Neighbourhood: The Annex · Address: 300 Bloor St W, Toronto, ON · Hours: May–Nov | Saturdays 9am–1pm
Why Visit
Every Saturday, you'll find a curated selection of organic Ontario farm produce, hard-to-find jams, and freshly baked pastries, all under the shade of a century-old church. The small size means regulars chat with vendors and get first pick of in-season specialties.
What Makes It Unique
Unlike larger city markets, this spot draws a devoted mix of local regulars and university students, creating a low-key, neighbourly feel that isn’t crowded or commercialized. Its focus is on organic goods and quality over quantity, with vendors who often remember your name and your usual order. Here, you’ll actually interact with producers rather than employees.
If you want to see a very Annex version of a Saturday morning, go to the Bloor Annex Farmers Market.
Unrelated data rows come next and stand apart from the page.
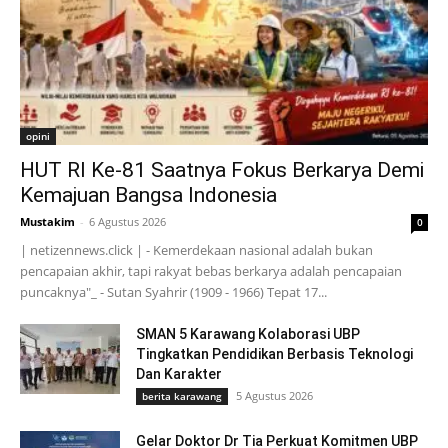
opini
HUT RI Ke-81 Saatnya Fokus Berkarya Demi
Kemajuan Bangsa Indonesia
Mustakim
-
6 Agustus 2026
0
| netizennews.click | - Kemerdekaan nasional adalah bukan
pencapaian akhir, tapi rakyat bebas berkarya adalah pencapaian
puncaknya"_ - Sutan Syahrir (1909 - 1966) Tepat 17...
SMAN 5 Karawang Kolaborasi UBP
Tingkatkan Pendidikan Berbasis Teknologi
Dan Karakter
5 Agustus 2026
berita karawang
Gelar Doktor Dr Tia Perkuat Komitmen UBP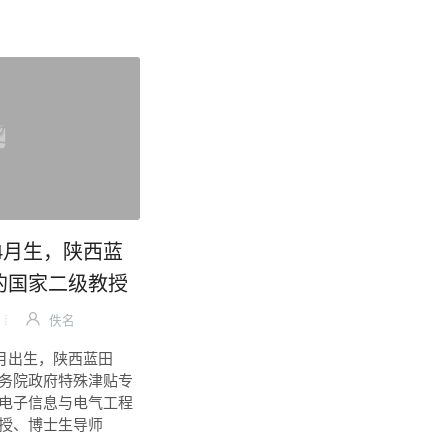
年4月生，陕西蓝
的国家二级教授
佚名
4月出生，陕西蓝田
务院政府特殊津贴专
电子信息与电气工程
授、博士生导师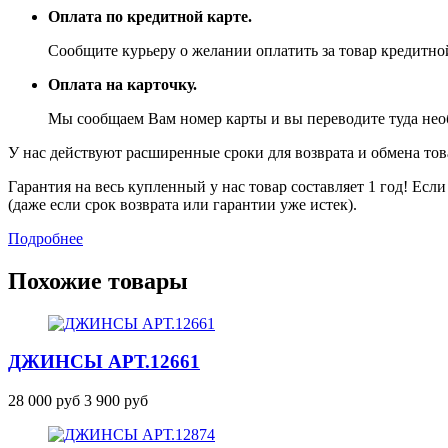
Оплата по кредитной карте.
Сообщите курьеру о желании оплатить за товар кредитной
Оплата на карточку.
Мы сообщаем Вам номер карты и вы переводите туда не
У нас действуют расширенные сроки для возврата и обмена това
Гарантия на весь купленный у нас товар составляет 1 год! Ес
(даже если срок возврата или гарантии уже истек).
Подробнее
Похожие товары
ДЖИНСЫ
АРТ.12661
28 000 руб
3 900 руб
It sets up at Bloor Street United Church from May through November, every Saturday from 9am to 1pm, and it feels less like an event and more like a neighbourhood habit. People show up with canvas totes, dogs, bike helmets, and a coffee already in hand. It’s not a huge market, and that’s part of the appeal. You’re not wandering forever or fighting through crowds for novelty snacks. It’s compact, focused, and full of things people actually buy every week.
The produce is the main draw: seasonal, carefully grown, and usually the kind of organic vegetables that make even a simple lunch feel more thought-out than it really is. In spring you’ll see greens and herbs everywhere; later in the season, tomatoes, beans, carrots, apples, and all the stuff that makes Toronto’s short market season feel worth waiting for. Vendors tend to know their regulars, and if you ask what’s best that week, you’ll get a real answer instead of a sales pitch. It’s a good place to pick up food for the next couple of days rather than doing a giant stock-up.
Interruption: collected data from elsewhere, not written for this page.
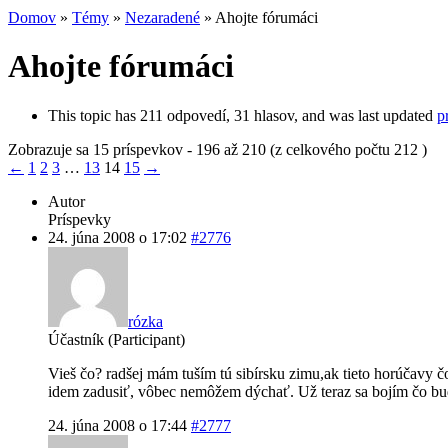
Domov
»
Témy
»
Nezaradené
»
Ahojte fórumáci
Ahojte fórumáci
This topic has 211 odpovedí, 31 hlasov, and was last updated
p
Zobrazuje sa 15 príspevkov - 196 až 210 (z celkového počtu 212 )
←
1
2
3
…
13
14
15
→
Autor
Príspevky
24. júna 2008 o 17:02
#2776
rózka
Účastník (Participant)
Vieš čo? radšej mám tuším tú sibírsku zimu,ak tieto horúčavy 
idem zadusiť, vôbec nemôžem dýchať. Už teraz sa bojím čo bu
24. júna 2008 o 17:44
#2777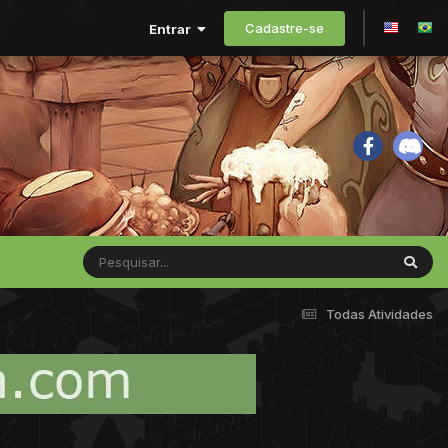
Cadastre-se
Entrar
Todas Atividades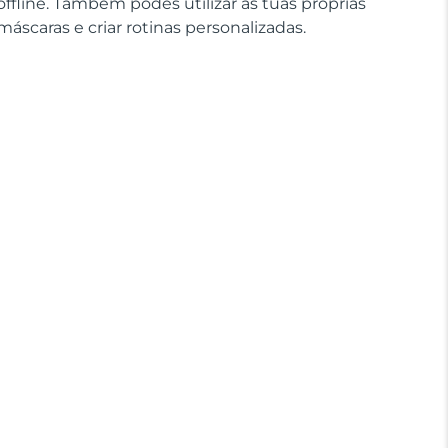
offline. Também podes utilizar as tuas próprias
máscaras e criar rotinas personalizadas.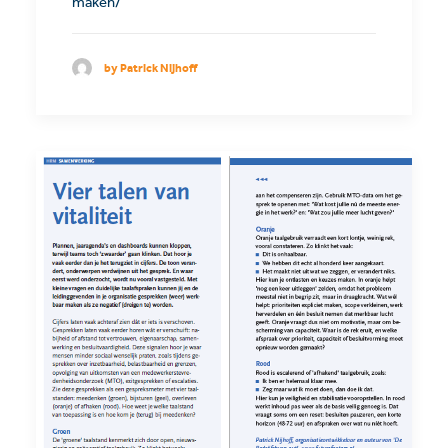
maken/
by Patrick Nijhoff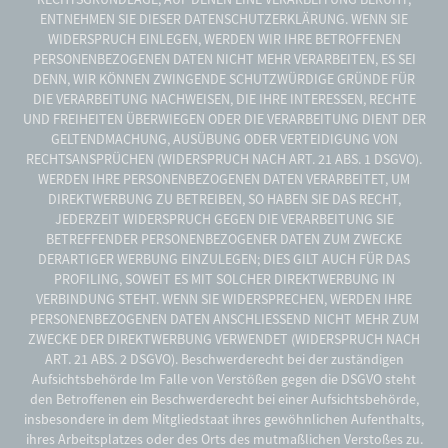
ENTNEHMEN SIE DIESER DATENSCHUTZERKLÄRUNG. WENN SIE
WIDERSPRUCH EINLEGEN, WERDEN WIR IHRE BETROFFENEN
PERSONENBEZOGENEN DATEN NICHT MEHR VERARBEITEN, ES SEI
DENN, WIR KÖNNEN ZWINGENDE SCHUTZWÜRDIGE GRÜNDE FÜR
DIE VERARBEITUNG NACHWEISEN, DIE IHRE INTERESSEN, RECHTE
UND FREIHEITEN ÜBERWIEGEN ODER DIE VERARBEITUNG DIENT DER
GELTENDMACHUNG, AUSÜBUNG ODER VERTEIDIGUNG VON
RECHTSANSPRÜCHEN (WIDERSPRUCH NACH ART. 21 ABS. 1 DSGVO).
WERDEN IHRE PERSONENBEZOGENEN DATEN VERARBEITET, UM
DIREKTWERBUNG ZU BETREIBEN, SO HABEN SIE DAS RECHT,
JEDERZEIT WIDERSPRUCH GEGEN DIE VERARBEITUNG SIE
BETREFFENDER PERSONENBEZOGENER DATEN ZUM ZWECKE
DERARTIGER WERBUNG EINZULEGEN; DIES GILT AUCH FÜR DAS
PROFILING, SOWEIT ES MIT SOLCHER DIREKTWERBUNG IN
VERBINDUNG STEHT. WENN SIE WIDERSPRECHEN, WERDEN IHRE
PERSONENBEZOGENEN DATEN ANSCHLIESSEND NICHT MEHR ZUM
ZWECKE DER DIREKTWERBUNG VERWENDET (WIDERSPRUCH NACH
ART. 21 ABS. 2 DSGVO). Beschwerderecht bei der zuständigen
Aufsichtsbehörde Im Falle von Verstößen gegen die DSGVO steht
den Betroffenen ein Beschwerderecht bei einer Aufsichtsbehörde,
insbesondere in dem Mitgliedstaat ihres gewöhnlichen Aufenthalts,
ihres Arbeitsplatzes oder des Orts des mutmaßlichen Verstoßes zu.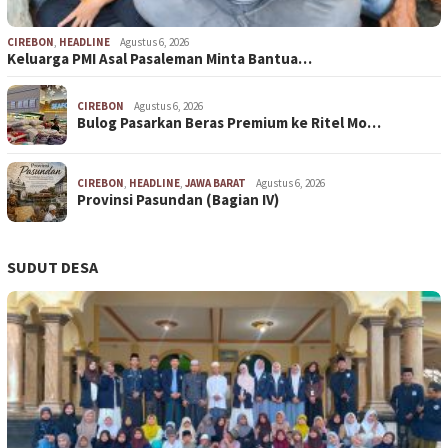
CIREBON
,
HEADLINE
Agustus 6, 2026
Keluarga PMI Asal Pasaleman Minta Bantua…
CIREBON
Agustus 6, 2026
Bulog Pasarkan Beras Premium ke Ritel Mo…
CIREBON
,
HEADLINE
,
JAWA BARAT
Agustus 6, 2026
Provinsi Pasundan (Bagian IV)
SUDUT DESA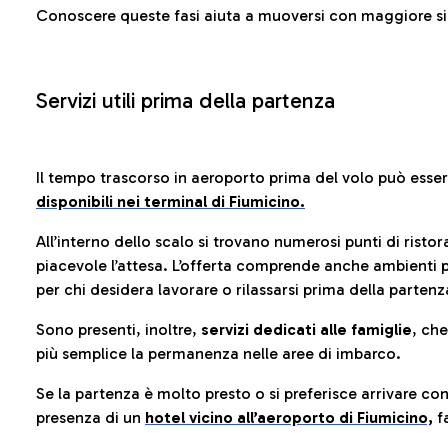
Conoscere queste fasi aiuta a muoversi con maggiore sic
Servizi utili prima della partenza
Il tempo trascorso in aeroporto prima del volo può esse
disponibili nei terminal di Fiumicino.
All’interno dello scalo si trovano numerosi punti di risto
piacevole l’attesa. L’offerta comprende anche ambienti p
per chi desidera lavorare o rilassarsi prima della partenz
Sono presenti, inoltre,
servizi dedicati alle famiglie
, ch
più semplice la permanenza nelle aree di imbarco.
Se la partenza è molto presto o si preferisce arrivare con
presenza di un
hotel vicino all’aeroporto di Fiumicino,
fa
There are usually artisan preserves and baked goods that are very hard to leave alone. Think jars of jam you convince yourself are for toast but somehow end up in dessert, plus loaves, pastries, and cookies that make an immediate breakfast upgrade. The whole thing has a practical, lived-in feel. Parents are buying fruit, students are grabbing bread, older Annex residents are chatting with stallholders they’ve known for years. And because it’s The Annex, there’s often a faint academic energy to the crowd: lots of linen, a few literary tote bags, and the sense that half the people here will be in a bookstore within the hour.
That’s exactly what you should do, by the way. The ideal move is to get there on the earlier side, around 9 or 9:30, before the best baked goods start disappearing. Grab what looks good, then walk along Bloor. Balfour Books and BMV are close enough to turn the whole morning into a perfect local routine: vegetables in one hand, secondhand paperback in the other. If the weather’s nice, it’s one of those Saturdays that makes the city feel especially easy to live in.
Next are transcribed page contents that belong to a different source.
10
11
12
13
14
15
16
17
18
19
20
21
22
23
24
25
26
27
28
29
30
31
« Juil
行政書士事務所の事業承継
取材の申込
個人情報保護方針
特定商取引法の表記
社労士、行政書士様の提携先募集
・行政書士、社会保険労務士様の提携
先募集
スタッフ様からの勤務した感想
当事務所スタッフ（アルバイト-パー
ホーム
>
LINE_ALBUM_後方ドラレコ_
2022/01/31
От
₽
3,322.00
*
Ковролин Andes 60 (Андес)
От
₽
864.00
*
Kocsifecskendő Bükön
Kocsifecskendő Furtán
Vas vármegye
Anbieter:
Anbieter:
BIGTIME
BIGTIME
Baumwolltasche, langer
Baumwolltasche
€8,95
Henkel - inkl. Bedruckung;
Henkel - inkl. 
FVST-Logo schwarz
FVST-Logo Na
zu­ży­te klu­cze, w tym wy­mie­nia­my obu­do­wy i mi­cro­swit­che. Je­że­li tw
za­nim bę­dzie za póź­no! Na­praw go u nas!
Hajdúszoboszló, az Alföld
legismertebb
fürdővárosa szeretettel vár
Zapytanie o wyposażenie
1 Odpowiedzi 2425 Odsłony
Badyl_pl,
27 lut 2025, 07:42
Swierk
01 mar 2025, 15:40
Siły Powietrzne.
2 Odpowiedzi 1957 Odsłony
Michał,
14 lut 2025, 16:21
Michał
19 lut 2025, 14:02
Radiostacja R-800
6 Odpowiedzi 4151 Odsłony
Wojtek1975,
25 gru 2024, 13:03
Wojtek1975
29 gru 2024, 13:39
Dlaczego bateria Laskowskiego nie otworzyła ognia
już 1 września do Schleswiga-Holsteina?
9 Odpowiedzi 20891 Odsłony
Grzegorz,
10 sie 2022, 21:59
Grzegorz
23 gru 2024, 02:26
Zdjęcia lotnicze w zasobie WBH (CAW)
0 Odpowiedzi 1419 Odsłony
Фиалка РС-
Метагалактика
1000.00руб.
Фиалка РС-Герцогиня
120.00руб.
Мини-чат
Transit is simple. Either Spadina or Bathurst Station on Line 2 works, and from either one it’s an easy walk to 300 Bloor Street West. Admission is free, obviously, and you don’t need a big plan. Just bring a bag, maybe some cash in case a vendor prefers it, though most take cards now. Don’t expect a sprawling destination market with entertainment and endless stalls. That’s not what this is. It’s better than that in its own way: reliable, neighbourly, and exactly the sort of place you end up returning to if you’re in the area on a Saturday.